Carlos Santos Silva, amigo de longa data do antigo primeiro-ministro e seu “testa-de-ferro”, segundo a tese do Ministério Público (MP), alega que a prova obtida na averiguação preventiva no âmbito de processos administrativos é nula por intromissão na sua vida privada, falta de controlo do MP e pela não exportação de toda a prova para a fase de inquérito.
“O arguido descobriu pela consulta dos autos ter sido investigado durante mais de uma década em processos administrativos que devassaram por completo a sua vida pessoal, societária e financeira, fazendo tábua rasa das exigências legais prescritas no Código de Processo Penal para a derrogação do sigilo fiscal e bancário”, lê-se no extenso Requerimento de Abertura de Instrução (RAI).
A defesa de Carlos Santos Silva alega que a acusação do Ministério Público se muniu de prova ferida de nulidade ou mesmo proibida para acusar o empresário, de 58 anos.
“O facto do MP não ter posto fim às averiguações prévias logo que surgiu a primeira suspeita de crime público, abrindo de imediato o respetivo inquérito, determina não só as nulidades, mas também a perda do valor probatório carreado para o ´Processo Marquês´”, considera a defesa.
A estratégia da defesa passa por alegar que a quebra do sigilo bancário, as escutas (migradas do “Processo Monte-Branco” e autorizadas no “Processo Marquês”), a localização celular, o varrimento eletrónico e a recolha de imagem são ilegais.
Após o pedido de instrução de Carlos Santos Silva, o juiz Ivo Rosa decidiu solicitar ao processo Monte Branco a junção aos autos de todas as informações dos órgãos de polícia criminal, as promoções do MP e todas as autorizações judiciais relativas a interceções telefónicas que diretamente se refiram ao empresário, o interrogatório dos inspetores tributários Luís Flora e Paulo Silva e o relatório da inspeção aos serviços do Departamento Central de Investigação e Ação penal (DCIAP), realizado entre setembro de 2013 e março de 2014.
Na quarta-feira Carlos Santos Silva começa a sua defesa contra a acusação de corrupção passiva e ativa, branqueamento de capitais (17 crimes), falsificação de documentos (10), fraude fiscal e fraude fiscal qualificada (3).
Carlos Santos silva tinha uma empresa de projetos e "prestava serviços e vendia serviços, vendia conhecimentos" ao grupo de construção civil Lena, nas palavras do antigo administrador do grupo, Carlos Barroca.
Para o Ministério Público, o Grupo Lena obteve benefícios comerciais graças à atuação de José Sócrates enquanto primeiro-ministro e Carlos Santos Silva "interveio como intermediário de José Sócrates em todos os contactos com o referido grupo".
O empresário disponibilizou "sociedades por si detidas" para receber quantias destinadas a Sócrates.

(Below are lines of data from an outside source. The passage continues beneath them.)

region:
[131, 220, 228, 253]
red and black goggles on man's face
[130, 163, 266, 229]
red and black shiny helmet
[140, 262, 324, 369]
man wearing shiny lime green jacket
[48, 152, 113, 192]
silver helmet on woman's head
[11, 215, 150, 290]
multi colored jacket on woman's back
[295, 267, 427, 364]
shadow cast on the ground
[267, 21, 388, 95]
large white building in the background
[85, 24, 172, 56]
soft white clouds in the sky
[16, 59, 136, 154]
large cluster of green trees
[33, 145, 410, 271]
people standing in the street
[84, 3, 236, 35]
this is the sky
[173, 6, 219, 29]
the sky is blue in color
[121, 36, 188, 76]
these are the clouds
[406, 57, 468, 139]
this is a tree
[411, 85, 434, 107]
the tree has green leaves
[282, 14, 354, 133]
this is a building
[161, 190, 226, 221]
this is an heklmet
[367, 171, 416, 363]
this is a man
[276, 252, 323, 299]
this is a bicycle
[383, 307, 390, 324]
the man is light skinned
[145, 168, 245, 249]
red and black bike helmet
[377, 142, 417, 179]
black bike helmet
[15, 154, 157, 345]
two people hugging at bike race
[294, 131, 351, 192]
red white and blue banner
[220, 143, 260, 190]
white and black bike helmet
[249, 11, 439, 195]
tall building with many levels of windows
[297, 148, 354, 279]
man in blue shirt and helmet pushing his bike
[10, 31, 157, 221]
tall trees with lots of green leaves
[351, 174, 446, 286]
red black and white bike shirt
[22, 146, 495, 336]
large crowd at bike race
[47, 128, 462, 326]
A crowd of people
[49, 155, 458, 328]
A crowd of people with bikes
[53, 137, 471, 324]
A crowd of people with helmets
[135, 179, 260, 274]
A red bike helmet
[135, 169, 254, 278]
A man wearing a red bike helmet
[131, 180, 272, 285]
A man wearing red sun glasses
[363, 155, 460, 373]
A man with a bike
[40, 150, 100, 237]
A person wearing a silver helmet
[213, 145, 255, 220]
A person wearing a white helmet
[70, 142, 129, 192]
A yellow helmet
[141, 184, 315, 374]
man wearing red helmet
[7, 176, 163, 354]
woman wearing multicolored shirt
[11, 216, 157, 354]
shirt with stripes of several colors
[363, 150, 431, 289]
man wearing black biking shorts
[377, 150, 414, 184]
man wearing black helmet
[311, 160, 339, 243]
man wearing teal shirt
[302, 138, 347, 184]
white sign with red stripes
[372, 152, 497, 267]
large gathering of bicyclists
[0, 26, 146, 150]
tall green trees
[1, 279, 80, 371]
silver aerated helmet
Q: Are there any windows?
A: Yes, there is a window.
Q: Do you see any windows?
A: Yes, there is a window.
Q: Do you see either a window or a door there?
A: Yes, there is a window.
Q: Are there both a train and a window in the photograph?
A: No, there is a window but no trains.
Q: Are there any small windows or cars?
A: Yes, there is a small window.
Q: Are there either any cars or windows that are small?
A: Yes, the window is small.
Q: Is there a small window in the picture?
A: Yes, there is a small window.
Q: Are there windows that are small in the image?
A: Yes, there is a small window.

A justificação pela mudança de mãos do dinheiro passava pela "prestação de serviços".
Durante o seu interrogatório na fase de instrução, em outubro, o ex-primeiro-ministro tentou desmontar a tese do MP que sustenta que o dinheiro que foi entregue a Sócrates por Carlos Santos Silva era do ex-secretário-geral do PS e que resultou de atos de corrupção cometidos enquanto primeiro-ministro.
Sócrates disse ao juiz que Carlos Santos Silva era “honestíssimo” e que o amigo lhe emprestou dinheiro e que já lhe devolveu 250 mil euros.
A Operação Marquês teve início a 19 de julho de 2013 e culminou na acusação a 28 arguidos - 19 pessoas e nove empresas - pela prática de quase duas centenas de ilícitos económico-financeiros.
A acusação sustenta que Sócrates recebeu cerca de 34 milhões de euros, entre 2006 e 2015, a troco de favorecimentos a interesses do ex-banqueiro Ricardo Salgado no Grupo Espírito Santos e na PT, garantir a concessão de financiamento da Caixa Geral de Depósitos ao empreendimento Vale do Lobo, no Algarve, e por favorecer negócios do Grupo Lena.